There were similar problems at the Civil Hospital in Aurangabad. The emergency ward was already full when Ramparvesh Choudhary, a man in his mid-50s, was rushed to the hospital on the night of 30 May after suffering from high fever and dehydration.

His relative, Raju Kumar said Choudhary was lucky to get a bed, and later to be shifted to the special heatwave ward. “But others were not lucky and few of them died due to delay of hours in treatment,” Kumar told Dialogue Earth. Many were treated on benches and chairs, as beds were unavailable.

As the scale of the disaster became clear, the state authorities acted. The chief minister of Bihar, Nitish Kumar, directed all district magistrates – the senior most government executive in a district – to ensure adequate facilities were available in all hospitals. Kumar also directed them to arrange for water tankers and uninterrupted power supply to deal with the heat on 31 May. This finally pushed the government administration to act.

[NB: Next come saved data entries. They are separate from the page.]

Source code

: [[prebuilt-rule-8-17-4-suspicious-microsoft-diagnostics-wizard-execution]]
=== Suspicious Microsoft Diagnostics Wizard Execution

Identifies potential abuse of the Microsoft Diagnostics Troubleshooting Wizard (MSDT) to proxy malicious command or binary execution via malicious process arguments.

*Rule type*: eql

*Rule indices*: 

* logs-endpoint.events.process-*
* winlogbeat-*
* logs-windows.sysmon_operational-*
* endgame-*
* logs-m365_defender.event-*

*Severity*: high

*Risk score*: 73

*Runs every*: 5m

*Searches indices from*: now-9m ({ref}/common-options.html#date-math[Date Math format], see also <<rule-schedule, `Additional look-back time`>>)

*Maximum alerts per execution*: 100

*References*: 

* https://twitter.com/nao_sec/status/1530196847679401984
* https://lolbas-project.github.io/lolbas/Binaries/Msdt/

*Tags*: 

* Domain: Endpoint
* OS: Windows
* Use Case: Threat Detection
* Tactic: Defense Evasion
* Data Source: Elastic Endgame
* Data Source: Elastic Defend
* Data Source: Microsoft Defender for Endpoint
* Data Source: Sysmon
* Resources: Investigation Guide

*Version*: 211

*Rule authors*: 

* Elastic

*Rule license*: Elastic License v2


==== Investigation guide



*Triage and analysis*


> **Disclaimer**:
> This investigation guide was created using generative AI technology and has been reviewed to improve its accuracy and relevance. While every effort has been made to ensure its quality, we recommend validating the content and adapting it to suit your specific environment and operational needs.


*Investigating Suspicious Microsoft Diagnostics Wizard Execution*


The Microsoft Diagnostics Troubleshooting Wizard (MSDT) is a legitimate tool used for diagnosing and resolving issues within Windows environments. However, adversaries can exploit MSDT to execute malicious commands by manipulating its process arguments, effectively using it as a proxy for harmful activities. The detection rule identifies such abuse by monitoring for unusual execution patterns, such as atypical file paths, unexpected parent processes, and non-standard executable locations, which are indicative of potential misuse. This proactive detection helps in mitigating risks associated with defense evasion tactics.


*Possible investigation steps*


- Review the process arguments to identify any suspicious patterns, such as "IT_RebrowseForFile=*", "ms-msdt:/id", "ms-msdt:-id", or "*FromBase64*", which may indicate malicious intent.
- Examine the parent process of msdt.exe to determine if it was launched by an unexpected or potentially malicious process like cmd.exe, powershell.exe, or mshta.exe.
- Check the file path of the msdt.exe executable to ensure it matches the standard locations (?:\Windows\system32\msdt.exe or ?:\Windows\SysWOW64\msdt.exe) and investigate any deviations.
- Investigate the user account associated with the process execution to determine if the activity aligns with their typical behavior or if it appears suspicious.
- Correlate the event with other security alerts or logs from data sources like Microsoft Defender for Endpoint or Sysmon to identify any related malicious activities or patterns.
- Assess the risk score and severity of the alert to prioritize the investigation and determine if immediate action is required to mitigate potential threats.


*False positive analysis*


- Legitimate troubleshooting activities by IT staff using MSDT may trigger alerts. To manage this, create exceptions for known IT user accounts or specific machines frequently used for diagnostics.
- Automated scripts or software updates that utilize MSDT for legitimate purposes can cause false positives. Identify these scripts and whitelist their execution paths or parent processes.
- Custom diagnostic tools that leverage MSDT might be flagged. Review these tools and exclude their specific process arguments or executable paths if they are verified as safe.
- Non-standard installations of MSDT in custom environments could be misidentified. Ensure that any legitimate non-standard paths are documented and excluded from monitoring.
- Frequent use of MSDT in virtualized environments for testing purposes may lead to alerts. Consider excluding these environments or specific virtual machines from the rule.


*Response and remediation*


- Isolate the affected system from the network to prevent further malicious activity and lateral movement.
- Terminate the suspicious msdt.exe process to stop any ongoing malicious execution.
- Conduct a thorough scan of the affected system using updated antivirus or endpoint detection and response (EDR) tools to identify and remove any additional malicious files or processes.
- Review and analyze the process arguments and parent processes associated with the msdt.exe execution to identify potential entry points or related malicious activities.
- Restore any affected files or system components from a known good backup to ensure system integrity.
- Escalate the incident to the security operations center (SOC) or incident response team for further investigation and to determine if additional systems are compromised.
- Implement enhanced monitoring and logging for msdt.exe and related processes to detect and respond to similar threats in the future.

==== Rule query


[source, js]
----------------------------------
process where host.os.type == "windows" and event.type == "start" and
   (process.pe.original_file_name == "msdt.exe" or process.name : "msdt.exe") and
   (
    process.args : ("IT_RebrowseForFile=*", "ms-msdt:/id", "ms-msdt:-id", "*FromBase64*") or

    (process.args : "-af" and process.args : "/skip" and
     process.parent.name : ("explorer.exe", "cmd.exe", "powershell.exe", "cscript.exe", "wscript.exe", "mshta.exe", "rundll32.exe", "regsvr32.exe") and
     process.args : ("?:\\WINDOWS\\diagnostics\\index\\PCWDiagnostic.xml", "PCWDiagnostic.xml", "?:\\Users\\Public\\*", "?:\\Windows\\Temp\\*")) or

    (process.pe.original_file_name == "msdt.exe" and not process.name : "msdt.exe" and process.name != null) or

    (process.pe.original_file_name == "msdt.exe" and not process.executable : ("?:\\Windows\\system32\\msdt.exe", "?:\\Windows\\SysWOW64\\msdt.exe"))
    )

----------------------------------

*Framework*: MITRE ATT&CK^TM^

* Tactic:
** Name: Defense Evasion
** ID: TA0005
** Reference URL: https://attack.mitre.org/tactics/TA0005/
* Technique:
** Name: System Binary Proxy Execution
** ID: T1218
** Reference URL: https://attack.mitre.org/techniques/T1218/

“On Friday afternoon [31 May] the ANMCH administration installed six coolers ahead of the visit of district magistrate Thiyagarajan S M,” a hospital official said, on the condition of anonymity. “But even then Thiyagarajan expressed unhappiness over chaos in the hospital and asked to replace the cooler with tower [standing] ACs in the emergency ward during his inspection of the dedicated heatwave ward.”

Little had been done before. Another staff member of ANMMCH told Dialogue Earth that the air conditioner in the emergency ward had not been working for a long time. Vinod Shankar Singh, the superintendent of the hospital, though, publicly stated that everything was in place to deal with people affected by heatwaves but refused to share details.

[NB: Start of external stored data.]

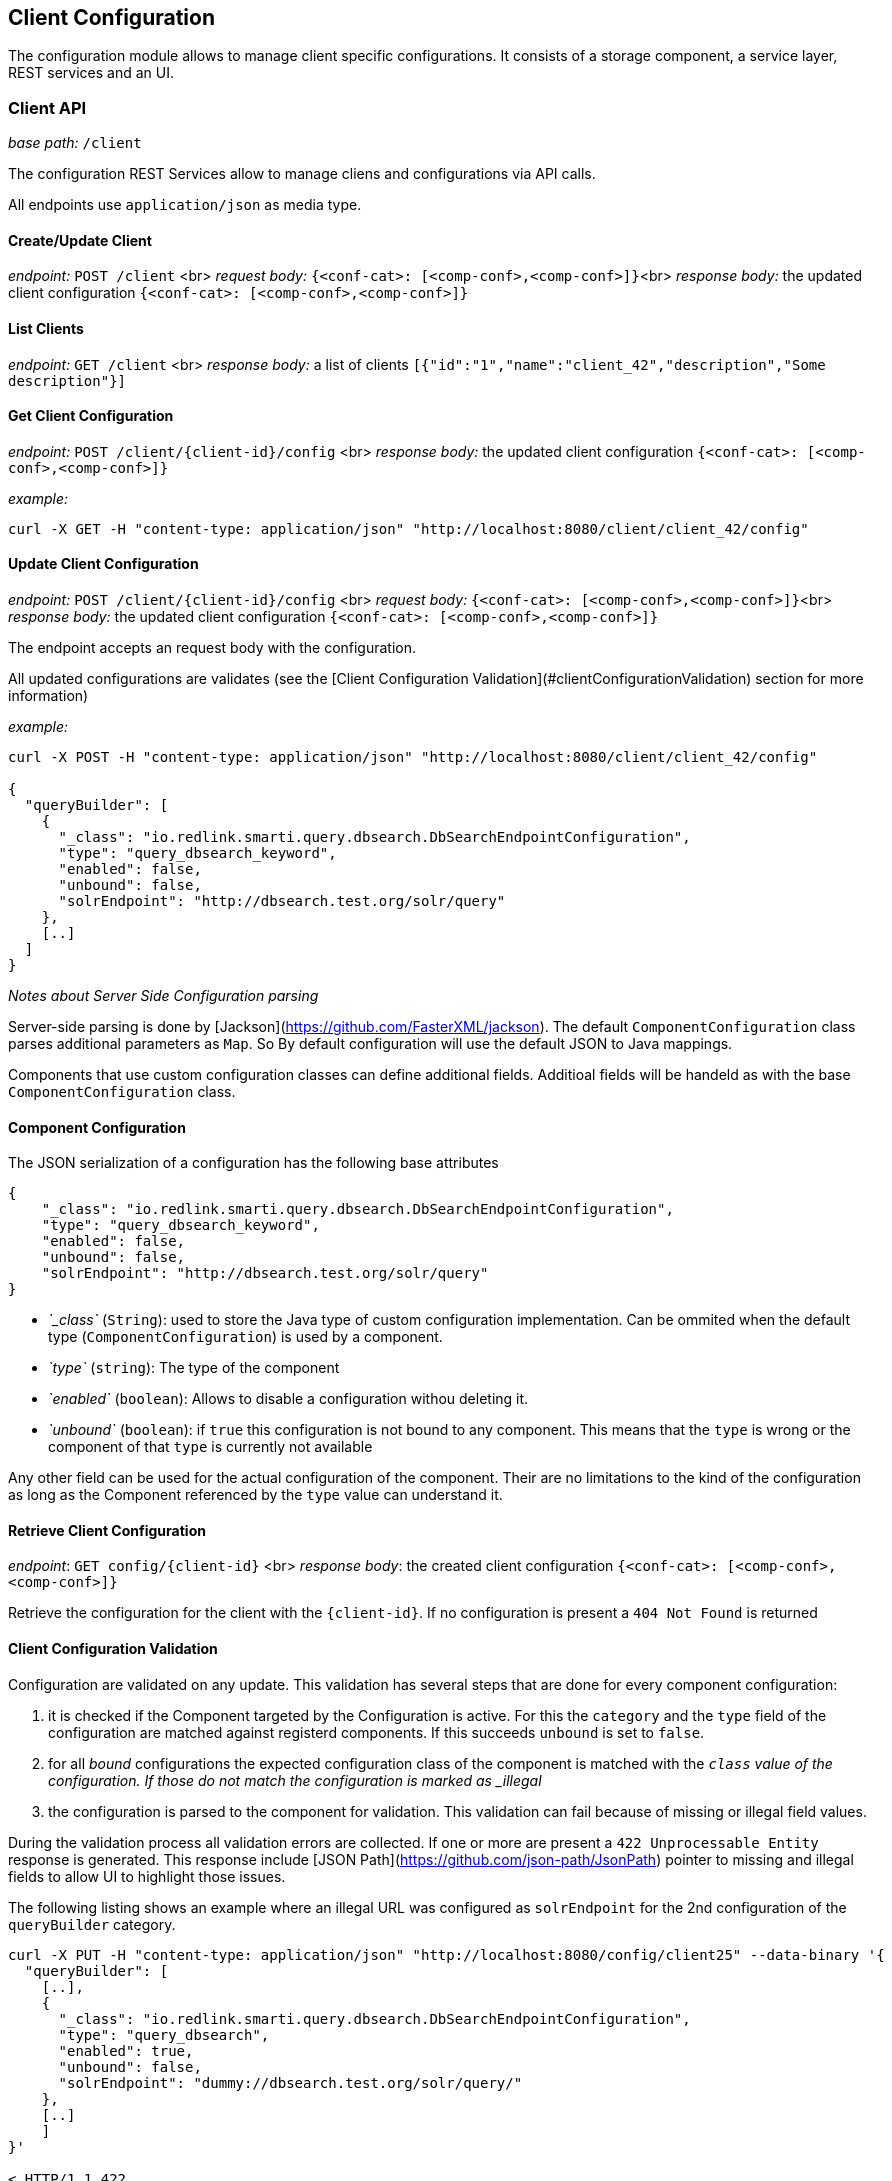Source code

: ## Client Configuration

The configuration module allows to manage client specific configurations. It consists of a storage component, a service layer, REST services and an UI.

### Client API

__base path:__ `/client`

The configuration REST Services allow to manage cliens and configurations via API calls.

All endpoints use `application/json` as media type.

#### Create/Update Client

__endpoint:__ `POST /client` <br>
__request body:__ `{<conf-cat>: [<comp-conf>,<comp-conf>]}`<br>
__response body:__ the updated client configuration `{<conf-cat>: [<comp-conf>,<comp-conf>]}`

#### List Clients

__endpoint:__ `GET /client` <br>
__response body:__ a list of clients `[{"id":"1","name":"client_42","description","Some description"}]`


#### Get Client Configuration

__endpoint:__ `POST /client/{client-id}/config` <br>
__response body:__ the updated client configuration `{<conf-cat>: [<comp-conf>,<comp-conf>]}`

__example:__

```
curl -X GET -H "content-type: application/json" "http://localhost:8080/client/client_42/config"

```

#### Update Client Configuration

__endpoint:__ `POST /client/{client-id}/config` <br>
__request body:__ `{<conf-cat>: [<comp-conf>,<comp-conf>]}`<br>
__response body:__ the updated client configuration `{<conf-cat>: [<comp-conf>,<comp-conf>]}`

The endpoint accepts an request body with the configuration. 

All updated configurations are validates (see the [Client Configuration Validation](#clientConfigurationValidation) section for more information)

__example:__

```
curl -X POST -H "content-type: application/json" "http://localhost:8080/client/client_42/config"

{
  "queryBuilder": [
    {
      "_class": "io.redlink.smarti.query.dbsearch.DbSearchEndpointConfiguration",
      "type": "query_dbsearch_keyword",
      "enabled": false,
      "unbound": false,
      "solrEndpoint": "http://dbsearch.test.org/solr/query"
    },
    [..]
  ]
}

```

__Notes about Server Side Configuration parsing__

Server-side parsing is done by [Jackson](https://github.com/FasterXML/jackson). The default `ComponentConfiguration` class parses additional parameters as `Map`. So By default configuration will use the default JSON to Java mappings.

Components that use custom configuration classes can define additional fields. Additioal fields will be handeld as with the base `ComponentConfiguration` class.


#### Component Configuration

The JSON serialization of a configuration has the following base attributes

```
{
    "_class": "io.redlink.smarti.query.dbsearch.DbSearchEndpointConfiguration",
    "type": "query_dbsearch_keyword",
    "enabled": false,
    "unbound": false,
    "solrEndpoint": "http://dbsearch.test.org/solr/query"
}

```

* _`_class`_ (`String`): used to store the Java type of custom configuration implementation. Can be ommited when the default type (`ComponentConfiguration`) is used by a component.
* _`type`_ (`string`): The type of the component
* _`enabled`_ (`boolean`): Allows to disable a configuration withou deleting it.
* _`unbound`_ (`boolean`): if `true` this configuration is not bound to any component. This means that the `type` is wrong or the component of that `type` is currently not available

Any other field can be used for the actual configuration of the component. Their are no limitations to the kind of the configuration as long as the Component referenced by the `type` value can understand it.

#### Retrieve Client Configuration

__endpoint__: `GET config/{client-id}` <br>
__response body__: the created client configuration `{<conf-cat>: [<comp-conf>,<comp-conf>]}`

Retrieve the configuration for the client with the `{client-id}`. If no configuration is present a `404 Not Found` is returned

#### Client Configuration Validation

Configuration are validated on any update. This validation has several steps that are done for every component configuration:

1. it is checked if the Component targeted by the Configuration is active. For this the `category` and the `type` field of the configuration are matched against registerd components. If this succeeds `unbound` is set to `false`. 
2. for all _bound_ configurations the expected configuration class of the component is matched with the `_class` value of the configuration. If those do not match the configuration is marked as _illegal_
3. the configuration is parsed to the component for validation. This validation can fail because of missing or illegal field values.

During the validation process all validation errors are collected. If one or more are present a `422 Unprocessable Entity` response is generated. This response include [JSON Path](https://github.com/json-path/JsonPath) pointer to missing and illegal fields to allow UI to highlight those issues.

The following listing shows an example where an illegal URL was configured as `solrEndpoint` for the 2nd configuration of the `queryBuilder` category.

```
curl -X PUT -H "content-type: application/json" "http://localhost:8080/config/client25" --data-binary '{
  "queryBuilder": [
    [..],
    {
      "_class": "io.redlink.smarti.query.dbsearch.DbSearchEndpointConfiguration",
      "type": "query_dbsearch",
      "enabled": true,
      "unbound": false,
      "solrEndpoint": "dummy://dbsearch.test.org/solr/query/"
    }, 
    [..]
    ]
}'

< HTTP/1.1 422 
< Content-Type: application/json;charset=UTF-8

{
  "data": {
    "illegal": {
      "queryBuilder[1].solrEndpoint": "unknown protocol: dummy"
    }
  },
  "message": "Unable to process io.redlink.smarti.model.config.Configuration because of 1 illegal [queryBuilder[1].solrEndpoint] and 0 missing fields []",
  "status": 422
}
```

Some improvement since 2019

Ashutosh Kumar, superintendent in charge of the Sadar – or Civil – Hospital in Aurangabad, said that 250 to 300 heat stroke patients had to be treated.

“We have 20 beds in our special ward for heatwaves, but after numbers of such patients increased on 30 May, we converted beds in other wards into heatwave wards with ACs, coolers and all proper facilities and increased the beds to 100. This step helped us to treat more and discharge them, we handled the situation well and the situation of the 2019 heat wave was not repeated this time,” Kumar said.

That year, more than 180 people had reportedly died in Bihar during a crippling heatwave in June. According to Ranjan Kumar Singh, the civil surgeon in charge of Gaya district, things have improved. A 104-bed ward was created and beds earmarked in other public health centres (PHCs) and community health centres (CHCs) for heatwave patients.

To fact-check this claim, Dialogue Earth made a random enquiry and found that PHCs in Belaganj and Amas in Gaya have dedicated beds for heatwave with an AC two coolers, oral rehydration solution, and medicines. But a visit to the heat ward in the CHC in Phulwarisharif, in Bihar’s capital city Patna, revealed that the ward was closed up, with dust lying thick over the beds.

Requesting anonymity, a disaster expert associated with Bihar State Disaster Management Authority said that in recent years, the frequency of extreme weather events has increased significantly but the government agencies’ preparedness mostly remains on paper.

The central government, he said, needs to urgently allocate funds to implement the Heat Action Plans in Indian states, without which, he said, “It appears that district-level officials and hospitals were not fully ready to deal with the situation.”

Verifying the urgency of the challenge, Abdus Sattar, associate professor at the Centre for Advanced Studies on Climate Change at the Dr Rajendra Prasad Central Agricultural University, stated that increasing global temperatures, combined with deforestation and urbanisation are making heatwaves both more frequent and worse.

He pointed out that during the last extreme heatwave faced by Bihar in 2019 the temperature recorded in Gaya was 45.6˚C. This time it was 47.4˚C on 29 May, the highest ever recorded since 1896.